Rudolf may have been a ladies’ man, but by contrast Adi was a bachelor through and through, that is until he met Käthe, the woman who would become his wife. The two married on 17 March 1934 and went on to have five children together; one son and four daughters. The two families of the Dassler brothers would become quite wealthy and well-to-do within their town, and their two families got along well for a time. The brothers found so much success under the Nazi regime that they soon needed larger factories to cope with the rapid growth. Rudolf’s wife Friedl began to play a very active role in running the family business as a bookkeeper, but Adi’s wife Käthe was less interested in the day-to-day operations.
Käthe was expected to participate and work, but she had only been 17 when she married Adi, and when their first child was born she refused to go to work. She lacked a work ethic, but had plenty of vision for what Adolf’s role in the company should be.

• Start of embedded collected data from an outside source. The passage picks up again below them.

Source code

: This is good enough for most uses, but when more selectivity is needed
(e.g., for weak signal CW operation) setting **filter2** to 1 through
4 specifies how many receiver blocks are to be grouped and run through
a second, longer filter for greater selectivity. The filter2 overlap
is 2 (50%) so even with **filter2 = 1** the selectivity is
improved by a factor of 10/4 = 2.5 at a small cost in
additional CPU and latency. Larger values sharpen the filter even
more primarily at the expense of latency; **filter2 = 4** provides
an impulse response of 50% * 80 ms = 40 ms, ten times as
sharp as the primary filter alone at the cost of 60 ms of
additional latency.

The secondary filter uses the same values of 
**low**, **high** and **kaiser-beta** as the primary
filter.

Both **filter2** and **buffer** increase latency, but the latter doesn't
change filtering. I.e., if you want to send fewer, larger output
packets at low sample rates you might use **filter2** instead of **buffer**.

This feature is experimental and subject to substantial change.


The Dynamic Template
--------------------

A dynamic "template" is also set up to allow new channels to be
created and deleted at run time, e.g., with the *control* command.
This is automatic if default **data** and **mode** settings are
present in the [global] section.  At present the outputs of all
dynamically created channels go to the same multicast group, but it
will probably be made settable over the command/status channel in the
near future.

Käthe would eventually be the inspiration behind Adolf growing bold enough to move on his own. The two families moved into a joint house next to the factory, despite their personal differences. The families rarely got along and the Dassler brothers became increasingly bitter towards each other, though the subject of many of their early feuds is pure speculation. Adolf and his family resided on the ground floor; Rudolf and his family were on the next floor up and their parents above that. The close living quarters and stresses at work began to culminate in fighting and family disputes.
During the 1928 Olympic Games in Amsterdam the Dassler brothers equipped German athlete Lina Radke with her running shoes. Radke went on to be the very first athlete to win an Olympic gold medal for Germany. This accomplishment would reflect well on the Dassler brothers and brought some notoriety to their burgeoning company.
Fate would intervene in the lives of the Dasslers when Adolf Hitler and his National Socialist party assumed power of Germany in 1933. Adi and Rudolf both became members of the Nazi party, a practice that was not uncommon amongst German business owners, at least the ones that wanted to stay in business. It is also likely that Adi, as a veteran of the First World War, would have had strong feelings about the promises being touted by Adolf Hitler for rebuilding German society and the economy. The Dassler brothers, ever industrious, saw the opportunities that could come along with the new era of Aryan dominance sweeping through Germany. It wasn’t long before the Swastika was all over their hometown of Herzogenaurach and the brothers weren’t about to be left out of progress. In May 1933, focussing on what was best for the company at that time, the brothers officially joined the Nazi Party; it was a decision they would later come to regret. As party members however, the brothers were able to obtain a lot of benefits from the government and the Nazis were anxious to get young Germans involved in Nazi-approved sports to showcase their perceived physical superiority and Aryan prestige.